Response probabilities. A, mean probability of response (averaged across the population) for each subdivision plotted against each repetition of the click. B, distribution of the probability of spiking in response to the click averaged across all trials for each subdivision.

Fig. 5

Spontaneous firing rate distributions for all subdivisions.

Fig. 6

Scatter plots showing the probability of firing versus spontaneous rate (A) and first-spike latency (B). Legend in A also applies to B.

Fig. 7

Mean PSTH of response to click stimulus, normalised for each neuron by subtracting spontaneous rate, for ventral MGB (A), medial MGB (B), dorsal MGB (C) and Pol (D).
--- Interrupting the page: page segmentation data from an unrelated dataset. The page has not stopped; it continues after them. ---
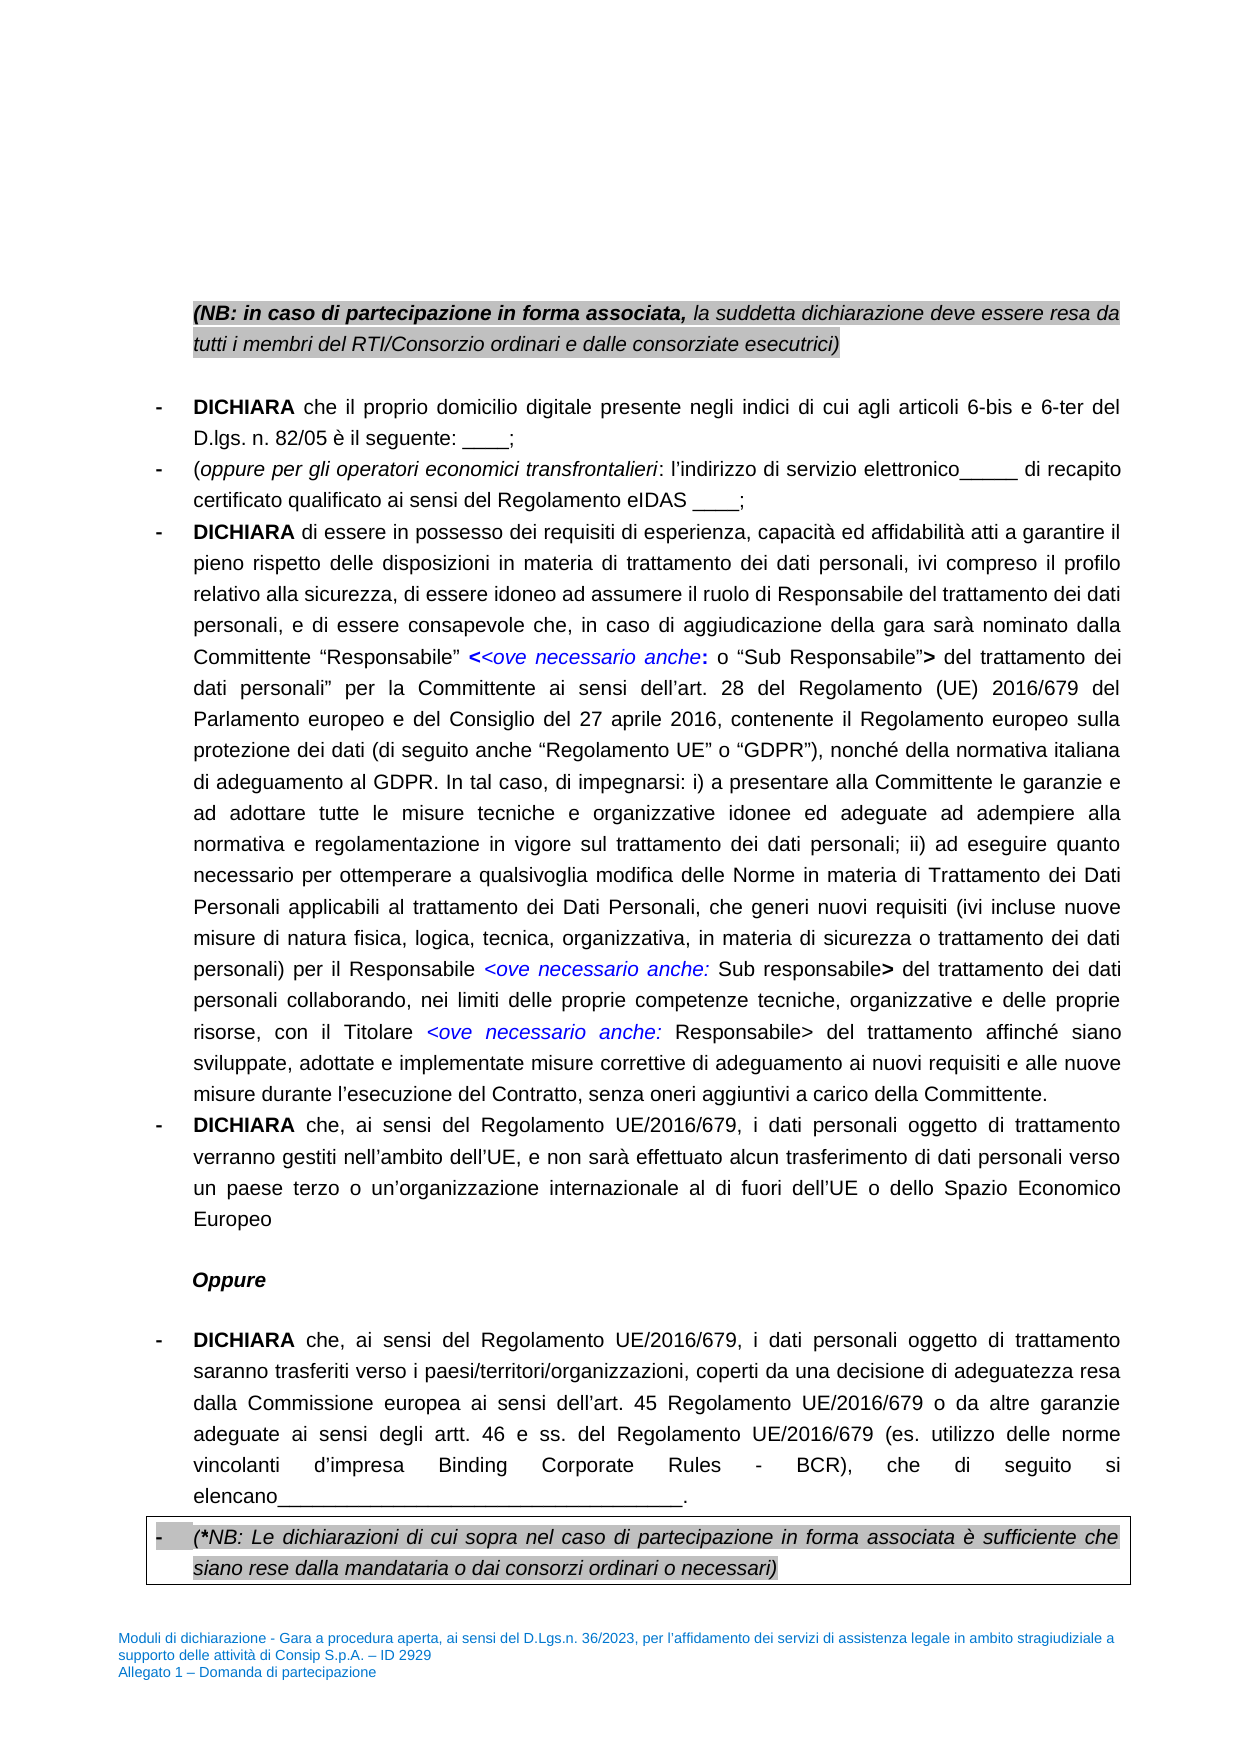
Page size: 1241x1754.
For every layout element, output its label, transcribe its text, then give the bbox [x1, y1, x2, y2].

list DICHIARA di essere in possesso dei requisiti di esperienza, capacità ed affidabilità atti a garantire il pieno rispetto delle disposizioni in materia di trattamento dei dati personali, ivi compreso il profilo relativo alla sicurezza, di essere idoneo ad assumere il ruolo di Responsabile del trattamento dei dati personali, e di essere consapevole che, in caso di aggiudicazione della gara sarà nominato dalla Committente “Responsabile” <<ove necessario anche: o “Sub Responsabile”> del trattamento dei dati personali” per la Committente ai sensi dell’art. 28 del Regolamento (UE) 2016/679 del Parlamento europeo e del Consiglio del 27 aprile 2016, contenente il Regolamento europeo sulla protezione dei dati (di seguito anche “Regolamento UE” o “GDPR”), nonché della normativa italiana di adeguamento al GDPR. In tal caso, di impegnarsi: i) a presentare alla Committente le garanzie e ad adottare tutte le misure tecniche e organizzative idonee ed adeguate ad adempiere alla normativa e regolamentazione in vigore sul trattamento dei dati personali; ii) ad eseguire quanto necessario per ottemperare a qualsivoglia modifica delle Norme in materia di Trattamento dei Dati Personali applicabili al trattamento dei Dati Personali, che generi nuovi requisiti (ivi incluse nuove misure di natura fisica, logica, tecnica, organizzativa, in materia di sicurezza o trattamento dei dati personali) per il Responsabile <ove necessario anche: Sub responsabile> del trattamento dei dati personali collaborando, nei limiti delle proprie competenze tecniche, organizzative e delle proprie risorse, con il Titolare <ove necessario anche: Responsabile> del trattamento affinché siano sviluppate, adottate e implementate misure correttive di adeguamento ai nuovi requisiti e alle nuove misure durante l’esecuzione del Contratto, senza oneri aggiuntivi a carico della Committente. [156, 514, 1122, 1108]
list DICHIARA che, ai sensi del Regolamento UE/2016/679, i dati personali oggetto di trattamento saranno trasferiti verso i paesi/territori/organizzazioni, coperti da una decisione di adeguatezza resa dalla Commissione europea ai sensi dell’art. 45 Regolamento UE/2016/679 o da altre garanzie adeguate ai sensi degli artt. 46 e ss. del Regolamento UE/2016/679 (es. utilizzo delle norme vincolanti d’impresa Binding Corporate Rules - BCR), che di seguito si elencano___________________________________. [156, 1322, 1122, 1510]
list (NB: in caso di partecipazione in forma associata, la suddetta dichiarazione deve essere resa da tutti i membri del RTI/Consorzio ordinari e dalle consorziate esecutrici) [193, 295, 1122, 358]
list (*NB: Le dichiarazioni di cui sopra nel caso di partecipazione in forma associata è sufficiente che siano rese dalla mandataria o dai consorzi ordinari o necessari) [147, 1517, 1130, 1584]
list DICHIARA che il proprio domicilio digitale presente negli indici di cui agli articoli 6-bis e 6-ter del D.lgs. n. 82/05 è il seguente: ____; [156, 389, 1122, 452]
list DICHIARA che, ai sensi del Regolamento UE/2016/679, i dati personali oggetto di trattamento verranno gestiti nell’ambito dell’UE, e non sarà effettuato alcun trasferimento di dati personali verso un paese terzo o un’organizzazione internazionale al di fuori dell’UE o dello Spazio Economico Europeo [156, 1108, 1122, 1233]
text Oppure [155, 1262, 1122, 1293]
list (oppure per gli operatori economici transfrontalieri: l’indirizzo di servizio elettronico_____ di recapito certificato qualificato ai sensi del Regolamento eIDAS ____; [156, 452, 1122, 514]
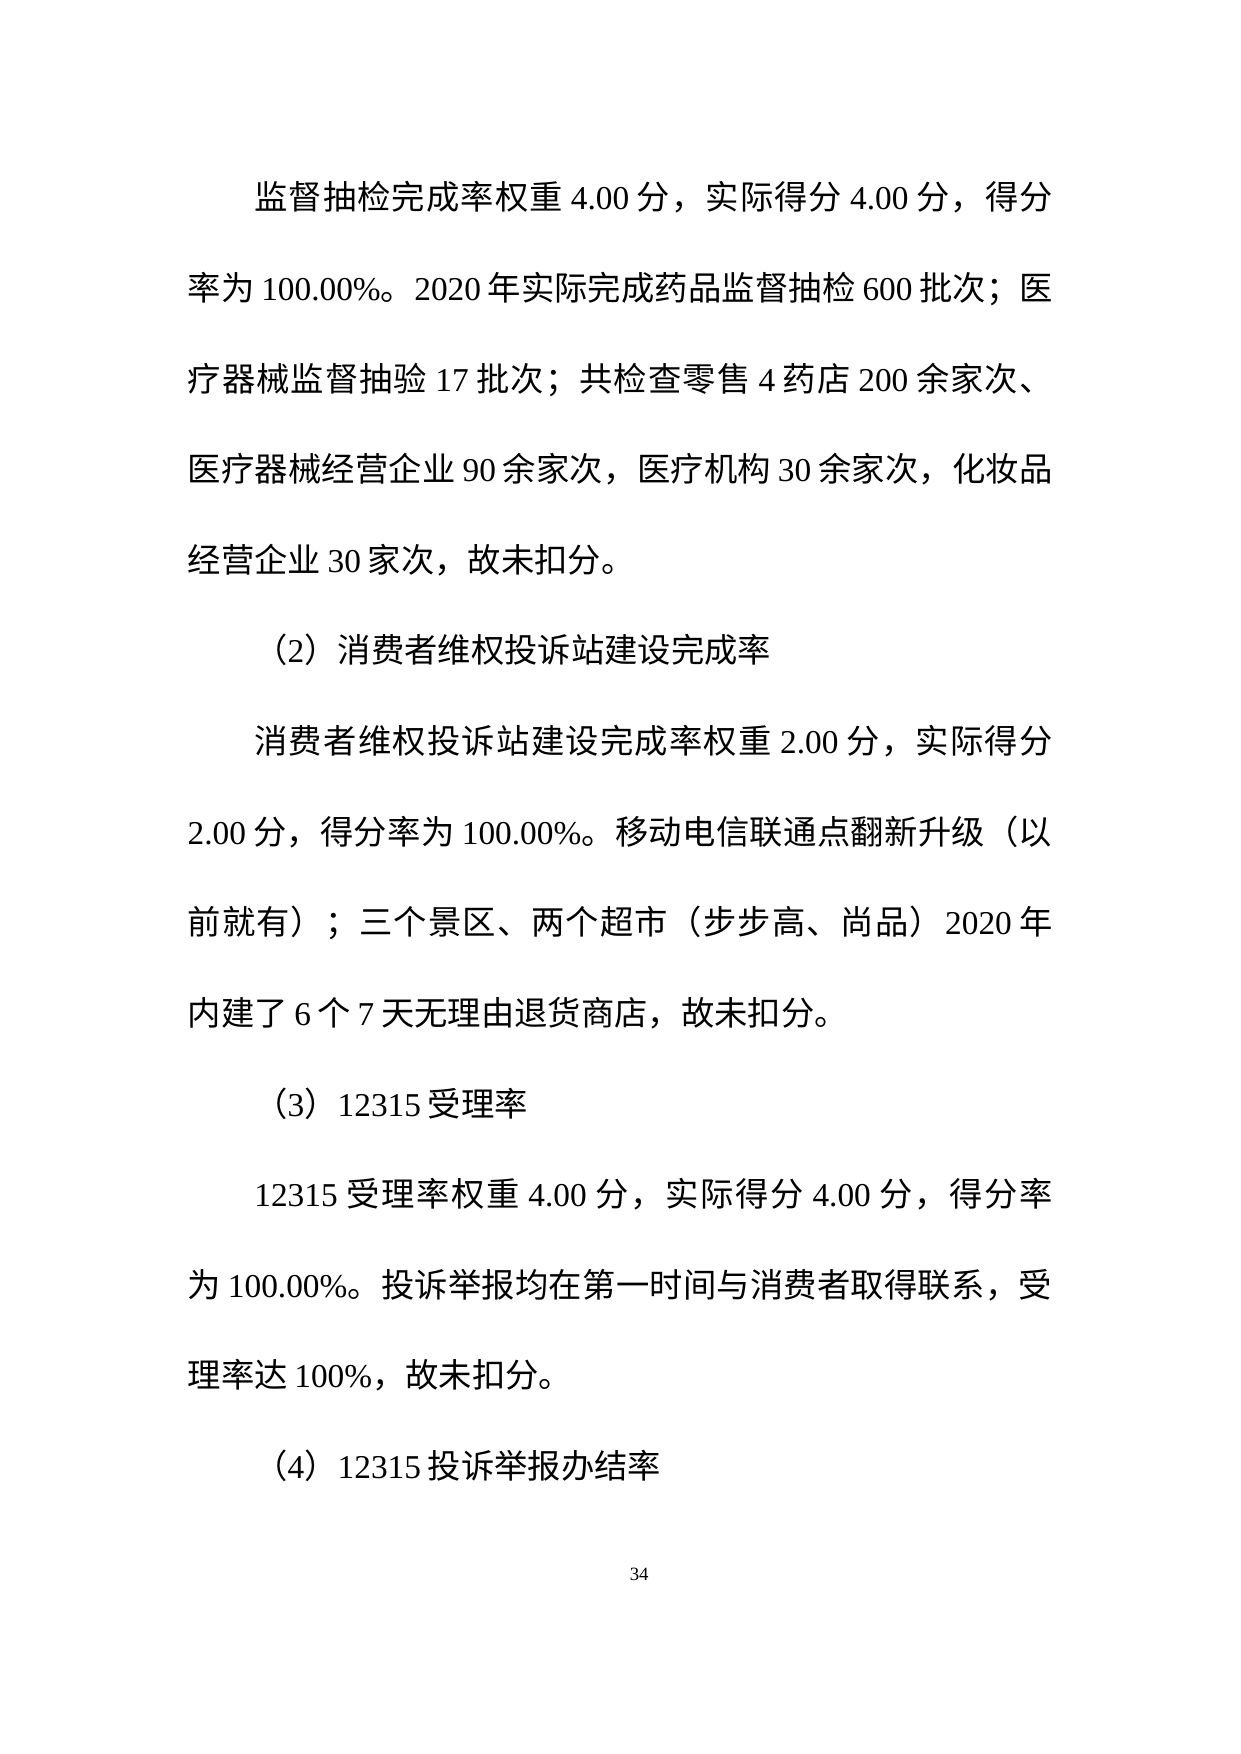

Black line indicates mean response; grey area indicates range of standard error of mean.

Fig. 8

Temporal response characteristics for individual neurons, illustrated by plotting the mean PSTH (black line) and standard error of the mean (grey shading). Spontaneous rate for each cell is indicated by the red line. A, PSTH from a single cell recorded from the medial MGB illustrating an “onset-only” response to the click stimulus. B, PSTH as in A recorded from the ventral MGB. C, PSTH from a single cell from the ventral MGB showing a significant increase in activity at 200 ms following the initial response which returns to baseline by 400 ms. D, PSTH from a single cell also from the ventral MGB showing a significant increase in activity from 300 ms after stimulus onset. The later activity of this cell remains significantly above baseline at the end of the recording.

Fig. 9

Characteristic frequency and minimum threshold distributions for different auditory thalamic subdivisions. Line plots show the percentage distribution of CF (A) and minimum threshold (B) values for the ventral, dorsal and medial MGB and the Pol.

Fig. 10

Example frequency-intensity response area shapes recorded from single neurons in the mouse auditory thalamus. All response areas shown were compiled using tone pips varying in frequency from 5 to 75 kHz and in sound level from 15 to 75 dB SPL. Red asterisk and frequency shown in red on the abscissa indicates the characteristic frequency for each neuron. Blue asterisks indicate the low and high frequencies used to calculate the Q20; Q20 values for each neuron are shown in blue in the lower right corner of each plot. Primary-like, level-dependent and inhibitory examples taken from the ventral MGB, narrow neuron from Pol, broad neuron from dorsal MGB, multipeak neuron from medial MGB. Maximum firing for inhibitory example = 20 spikes/sec, all other examples = 100 spikes/sec.

Fig. 11

Distribution of different frequency-intensity response area shapes in the different auditory thalamic subdivisions.